Tuesday, 10 July 2012

The most perfect moment of my existence.

It had been days of merciless, sweat-breaking heat; it was the excited voice of one of the women that broke through my concentration at work, "Bishti, bishti!"
My heart leapt - finally.

I ran outside to the balcony, plunging my hand into the crying sky, exclaiming my excitement with bursts of laughter. All around me others were doing the same, and we all shared the same smile with each other, lit with bright eyes.

My feet hurriedly carried me down a flight of stairs to the open courtyard in the centre of our building, and childlike again, I laughed, splashed, and clapped in the soothing rain's heavy tears. (Think Bollywood classic rain-dance scene).

Hearing pearls of piercing laughter behind me, I turned to see the faces of tiny humans, faces pressed against the bars to their creche. We ran to them, lifted them into the air, and led them into the presence of the rain, watching their expressions contort in mixed emotions; first the shock of the cold, then the smiles that split their faces in two from ear-to-ear, with an escaped giggle or scream here and there.

One of the girls immediately made herself comfortable in my arms once her feet had left the ground. She wound one arm around me to play with my hair, the the other hung by her side, and at times would hold my own arm. Her hed nestled into the hollow of my neck and shoulder, and I stood there, swaying in the rain, humming a tune I don't know, and closed my eyes, with her enjoying the cold against her bare back.

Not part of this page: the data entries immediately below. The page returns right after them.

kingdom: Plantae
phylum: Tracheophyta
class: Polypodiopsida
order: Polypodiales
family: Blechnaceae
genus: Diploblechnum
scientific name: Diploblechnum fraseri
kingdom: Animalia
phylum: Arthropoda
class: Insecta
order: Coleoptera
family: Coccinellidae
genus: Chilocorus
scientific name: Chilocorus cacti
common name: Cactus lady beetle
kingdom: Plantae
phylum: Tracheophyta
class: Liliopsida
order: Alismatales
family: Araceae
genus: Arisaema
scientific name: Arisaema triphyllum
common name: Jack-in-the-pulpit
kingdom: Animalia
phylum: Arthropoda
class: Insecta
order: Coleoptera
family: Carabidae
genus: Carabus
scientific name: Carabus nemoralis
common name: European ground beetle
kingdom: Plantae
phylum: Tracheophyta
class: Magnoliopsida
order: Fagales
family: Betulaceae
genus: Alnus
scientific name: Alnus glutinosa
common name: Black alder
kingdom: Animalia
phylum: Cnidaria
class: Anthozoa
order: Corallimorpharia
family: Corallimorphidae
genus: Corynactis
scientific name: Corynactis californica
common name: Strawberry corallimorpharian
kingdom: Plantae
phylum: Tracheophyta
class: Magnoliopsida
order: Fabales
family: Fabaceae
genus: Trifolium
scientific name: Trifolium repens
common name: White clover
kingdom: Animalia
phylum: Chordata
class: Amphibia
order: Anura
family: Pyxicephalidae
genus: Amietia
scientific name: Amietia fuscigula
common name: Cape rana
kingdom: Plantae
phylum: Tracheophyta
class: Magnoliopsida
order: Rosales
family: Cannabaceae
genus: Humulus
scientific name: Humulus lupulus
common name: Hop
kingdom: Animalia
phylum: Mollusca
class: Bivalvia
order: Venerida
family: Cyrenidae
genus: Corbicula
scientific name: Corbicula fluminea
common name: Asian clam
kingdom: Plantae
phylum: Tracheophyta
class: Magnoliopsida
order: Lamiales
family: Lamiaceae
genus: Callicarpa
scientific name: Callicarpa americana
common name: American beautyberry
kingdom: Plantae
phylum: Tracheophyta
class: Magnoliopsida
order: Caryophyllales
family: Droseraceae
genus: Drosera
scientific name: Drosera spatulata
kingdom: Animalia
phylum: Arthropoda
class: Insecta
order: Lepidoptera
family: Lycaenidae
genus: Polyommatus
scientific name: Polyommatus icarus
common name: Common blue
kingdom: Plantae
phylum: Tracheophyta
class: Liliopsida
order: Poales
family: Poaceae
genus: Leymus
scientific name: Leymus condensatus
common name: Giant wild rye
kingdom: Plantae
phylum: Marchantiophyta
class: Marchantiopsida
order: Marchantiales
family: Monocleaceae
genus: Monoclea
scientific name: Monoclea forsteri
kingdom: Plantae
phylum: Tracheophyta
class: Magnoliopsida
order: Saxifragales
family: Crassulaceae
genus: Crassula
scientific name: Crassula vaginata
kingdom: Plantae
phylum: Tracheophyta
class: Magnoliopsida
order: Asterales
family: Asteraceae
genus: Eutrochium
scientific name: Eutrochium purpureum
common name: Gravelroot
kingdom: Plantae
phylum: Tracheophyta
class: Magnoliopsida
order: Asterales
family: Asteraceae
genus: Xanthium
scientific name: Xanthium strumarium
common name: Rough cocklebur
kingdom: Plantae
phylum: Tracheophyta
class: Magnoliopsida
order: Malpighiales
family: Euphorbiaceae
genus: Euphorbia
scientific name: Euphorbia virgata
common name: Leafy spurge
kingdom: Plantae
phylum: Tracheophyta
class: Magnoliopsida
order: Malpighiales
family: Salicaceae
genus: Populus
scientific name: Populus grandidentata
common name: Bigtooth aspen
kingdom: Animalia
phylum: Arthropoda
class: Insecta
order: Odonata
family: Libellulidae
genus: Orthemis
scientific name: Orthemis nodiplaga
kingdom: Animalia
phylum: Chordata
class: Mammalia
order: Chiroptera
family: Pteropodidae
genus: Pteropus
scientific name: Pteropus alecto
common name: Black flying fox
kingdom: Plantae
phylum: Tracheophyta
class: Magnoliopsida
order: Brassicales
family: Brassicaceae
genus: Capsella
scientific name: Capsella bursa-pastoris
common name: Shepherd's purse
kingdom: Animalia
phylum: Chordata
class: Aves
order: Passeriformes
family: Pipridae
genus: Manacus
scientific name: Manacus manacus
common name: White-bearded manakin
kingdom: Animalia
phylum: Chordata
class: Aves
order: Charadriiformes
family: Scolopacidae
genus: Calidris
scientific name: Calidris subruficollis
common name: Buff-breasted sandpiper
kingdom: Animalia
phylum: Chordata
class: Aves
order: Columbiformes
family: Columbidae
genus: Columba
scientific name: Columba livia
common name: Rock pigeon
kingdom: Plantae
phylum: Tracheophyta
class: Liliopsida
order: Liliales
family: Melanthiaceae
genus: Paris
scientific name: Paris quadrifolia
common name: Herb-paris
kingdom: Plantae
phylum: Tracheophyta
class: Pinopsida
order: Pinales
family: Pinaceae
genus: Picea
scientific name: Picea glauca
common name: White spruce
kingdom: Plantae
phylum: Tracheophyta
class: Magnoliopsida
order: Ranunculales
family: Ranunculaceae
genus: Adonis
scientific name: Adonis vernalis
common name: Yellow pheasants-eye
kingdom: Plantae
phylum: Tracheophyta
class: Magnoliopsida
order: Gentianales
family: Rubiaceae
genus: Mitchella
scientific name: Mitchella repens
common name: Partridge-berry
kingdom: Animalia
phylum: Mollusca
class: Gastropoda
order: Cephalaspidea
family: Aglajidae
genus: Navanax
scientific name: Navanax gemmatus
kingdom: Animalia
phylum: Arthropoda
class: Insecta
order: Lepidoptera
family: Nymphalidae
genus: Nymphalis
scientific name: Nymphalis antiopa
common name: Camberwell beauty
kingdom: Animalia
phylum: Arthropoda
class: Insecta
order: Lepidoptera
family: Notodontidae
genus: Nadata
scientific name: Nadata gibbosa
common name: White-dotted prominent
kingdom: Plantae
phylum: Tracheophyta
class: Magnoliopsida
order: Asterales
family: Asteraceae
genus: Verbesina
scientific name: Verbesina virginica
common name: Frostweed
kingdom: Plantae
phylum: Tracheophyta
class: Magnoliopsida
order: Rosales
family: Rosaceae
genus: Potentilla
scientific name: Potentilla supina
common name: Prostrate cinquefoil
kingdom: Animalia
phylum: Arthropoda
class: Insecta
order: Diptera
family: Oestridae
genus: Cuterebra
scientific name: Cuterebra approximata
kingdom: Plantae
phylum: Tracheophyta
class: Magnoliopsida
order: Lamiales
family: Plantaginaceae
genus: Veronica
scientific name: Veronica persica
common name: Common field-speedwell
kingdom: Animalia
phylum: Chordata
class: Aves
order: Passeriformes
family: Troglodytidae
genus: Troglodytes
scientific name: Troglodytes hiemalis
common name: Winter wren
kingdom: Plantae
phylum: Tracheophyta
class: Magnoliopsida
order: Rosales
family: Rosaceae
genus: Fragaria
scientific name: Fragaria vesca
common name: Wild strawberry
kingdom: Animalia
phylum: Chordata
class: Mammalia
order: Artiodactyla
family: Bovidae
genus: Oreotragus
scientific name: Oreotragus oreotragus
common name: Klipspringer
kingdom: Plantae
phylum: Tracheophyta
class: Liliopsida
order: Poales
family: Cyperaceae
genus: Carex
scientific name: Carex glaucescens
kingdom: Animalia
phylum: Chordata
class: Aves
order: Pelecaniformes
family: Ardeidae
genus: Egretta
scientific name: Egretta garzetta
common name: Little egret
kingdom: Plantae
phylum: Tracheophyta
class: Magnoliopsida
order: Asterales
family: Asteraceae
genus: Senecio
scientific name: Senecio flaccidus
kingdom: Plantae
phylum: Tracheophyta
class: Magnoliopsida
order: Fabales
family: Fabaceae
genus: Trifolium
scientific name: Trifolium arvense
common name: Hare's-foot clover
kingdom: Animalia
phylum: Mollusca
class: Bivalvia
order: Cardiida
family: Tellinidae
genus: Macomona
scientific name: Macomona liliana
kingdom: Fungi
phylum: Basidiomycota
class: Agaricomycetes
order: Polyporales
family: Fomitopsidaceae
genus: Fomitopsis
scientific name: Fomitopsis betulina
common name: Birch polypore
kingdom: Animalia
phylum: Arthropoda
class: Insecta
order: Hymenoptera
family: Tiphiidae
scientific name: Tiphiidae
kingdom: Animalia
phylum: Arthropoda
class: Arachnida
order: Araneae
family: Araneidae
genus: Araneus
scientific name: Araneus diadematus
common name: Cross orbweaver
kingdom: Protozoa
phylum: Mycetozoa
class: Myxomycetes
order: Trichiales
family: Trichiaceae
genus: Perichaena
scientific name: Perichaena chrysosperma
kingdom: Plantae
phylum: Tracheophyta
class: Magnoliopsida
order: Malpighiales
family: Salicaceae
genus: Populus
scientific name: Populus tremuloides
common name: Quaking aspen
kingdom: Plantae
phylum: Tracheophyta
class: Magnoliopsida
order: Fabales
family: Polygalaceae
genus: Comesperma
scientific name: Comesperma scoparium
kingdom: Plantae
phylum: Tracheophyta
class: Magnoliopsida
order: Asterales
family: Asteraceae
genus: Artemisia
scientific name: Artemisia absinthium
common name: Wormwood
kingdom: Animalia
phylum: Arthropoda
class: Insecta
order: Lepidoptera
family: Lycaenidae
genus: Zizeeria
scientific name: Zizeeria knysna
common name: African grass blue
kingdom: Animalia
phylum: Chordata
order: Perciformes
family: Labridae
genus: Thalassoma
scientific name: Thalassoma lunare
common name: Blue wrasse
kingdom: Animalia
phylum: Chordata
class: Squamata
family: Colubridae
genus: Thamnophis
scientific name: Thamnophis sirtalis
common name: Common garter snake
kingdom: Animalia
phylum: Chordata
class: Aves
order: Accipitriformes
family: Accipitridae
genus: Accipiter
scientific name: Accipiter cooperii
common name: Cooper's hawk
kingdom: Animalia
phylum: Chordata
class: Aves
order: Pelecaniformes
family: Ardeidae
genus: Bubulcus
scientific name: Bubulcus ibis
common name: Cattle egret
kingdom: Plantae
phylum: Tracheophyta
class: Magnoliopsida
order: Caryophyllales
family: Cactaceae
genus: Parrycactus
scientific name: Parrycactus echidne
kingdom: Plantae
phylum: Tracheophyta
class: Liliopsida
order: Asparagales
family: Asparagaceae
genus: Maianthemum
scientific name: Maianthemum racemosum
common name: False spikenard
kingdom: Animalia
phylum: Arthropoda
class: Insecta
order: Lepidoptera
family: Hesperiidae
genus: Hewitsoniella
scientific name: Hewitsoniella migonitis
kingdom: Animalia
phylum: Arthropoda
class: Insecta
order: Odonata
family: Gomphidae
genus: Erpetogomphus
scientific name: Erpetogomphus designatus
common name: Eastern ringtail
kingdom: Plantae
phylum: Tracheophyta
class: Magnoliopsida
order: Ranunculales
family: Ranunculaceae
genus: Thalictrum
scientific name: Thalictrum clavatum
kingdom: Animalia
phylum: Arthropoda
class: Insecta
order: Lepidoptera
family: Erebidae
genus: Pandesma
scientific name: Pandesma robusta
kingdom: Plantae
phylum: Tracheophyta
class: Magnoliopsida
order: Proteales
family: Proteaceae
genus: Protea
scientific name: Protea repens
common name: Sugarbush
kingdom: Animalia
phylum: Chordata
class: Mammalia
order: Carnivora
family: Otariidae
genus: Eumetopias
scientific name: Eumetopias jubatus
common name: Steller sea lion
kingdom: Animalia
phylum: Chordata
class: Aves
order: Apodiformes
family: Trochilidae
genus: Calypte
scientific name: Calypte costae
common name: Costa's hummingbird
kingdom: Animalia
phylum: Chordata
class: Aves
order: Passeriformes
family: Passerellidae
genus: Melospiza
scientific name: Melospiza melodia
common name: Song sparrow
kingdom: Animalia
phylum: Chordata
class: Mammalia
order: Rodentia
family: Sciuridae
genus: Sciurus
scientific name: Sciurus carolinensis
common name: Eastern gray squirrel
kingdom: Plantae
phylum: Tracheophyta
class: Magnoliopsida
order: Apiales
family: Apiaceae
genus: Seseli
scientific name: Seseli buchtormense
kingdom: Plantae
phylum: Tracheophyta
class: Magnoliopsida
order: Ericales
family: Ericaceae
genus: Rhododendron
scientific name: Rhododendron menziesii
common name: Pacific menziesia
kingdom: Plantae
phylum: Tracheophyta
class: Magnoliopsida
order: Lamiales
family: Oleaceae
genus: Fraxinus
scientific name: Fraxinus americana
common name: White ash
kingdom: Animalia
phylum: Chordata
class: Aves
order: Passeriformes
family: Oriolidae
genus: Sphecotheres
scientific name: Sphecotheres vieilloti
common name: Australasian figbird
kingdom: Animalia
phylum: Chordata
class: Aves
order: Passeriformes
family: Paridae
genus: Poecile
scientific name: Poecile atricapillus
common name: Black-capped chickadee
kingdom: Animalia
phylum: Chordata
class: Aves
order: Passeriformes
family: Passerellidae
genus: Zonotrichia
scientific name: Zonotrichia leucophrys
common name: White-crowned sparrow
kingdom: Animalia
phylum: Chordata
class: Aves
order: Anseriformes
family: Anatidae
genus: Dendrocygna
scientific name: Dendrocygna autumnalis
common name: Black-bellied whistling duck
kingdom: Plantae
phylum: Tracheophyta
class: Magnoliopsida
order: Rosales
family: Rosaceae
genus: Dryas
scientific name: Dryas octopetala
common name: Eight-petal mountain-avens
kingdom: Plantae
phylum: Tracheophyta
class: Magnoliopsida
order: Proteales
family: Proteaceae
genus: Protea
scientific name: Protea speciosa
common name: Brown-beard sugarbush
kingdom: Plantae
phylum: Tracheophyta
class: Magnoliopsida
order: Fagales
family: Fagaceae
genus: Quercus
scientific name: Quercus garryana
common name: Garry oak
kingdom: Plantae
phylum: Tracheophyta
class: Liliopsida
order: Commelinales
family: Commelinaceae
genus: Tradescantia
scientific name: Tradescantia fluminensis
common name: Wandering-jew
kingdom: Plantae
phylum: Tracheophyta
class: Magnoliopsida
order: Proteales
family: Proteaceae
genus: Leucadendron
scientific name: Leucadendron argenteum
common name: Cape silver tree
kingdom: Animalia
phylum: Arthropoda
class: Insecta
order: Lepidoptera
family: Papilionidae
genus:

Holding my arm against her skin, it continued to shock me just how pale I have become since being here; I have taken every step to stay out of the sun (due to the heat), so I have become almost transparent, I swear!

From time to time she would lift her head right back, looking straight up into the path of the droplets of water, her smile frozen on her face, and I just stood in awe at the simplicity of her excitement. Rain back home would rarely cause this expression. For a split second she would make eye contact, grin, then continue her silent wonder at the falling sky, her bottom lip beginning to quiver from the cold.

The cracking sound of head-meets-concrete brought us all back to reality; one of the little boys was too excited, running around, and learned the consequences of gravity. His cries of pain caused a slight anxiety at first among us, but then we all couldn't help giggling, surrounding him, and smothering him in a thousand kisses.

Leaving the children to slide, splash, and squeal, I let my feet again traipse back up the stairs, and into my office, where I stared momentarily at my computer, and wondered, "Did that just happen?"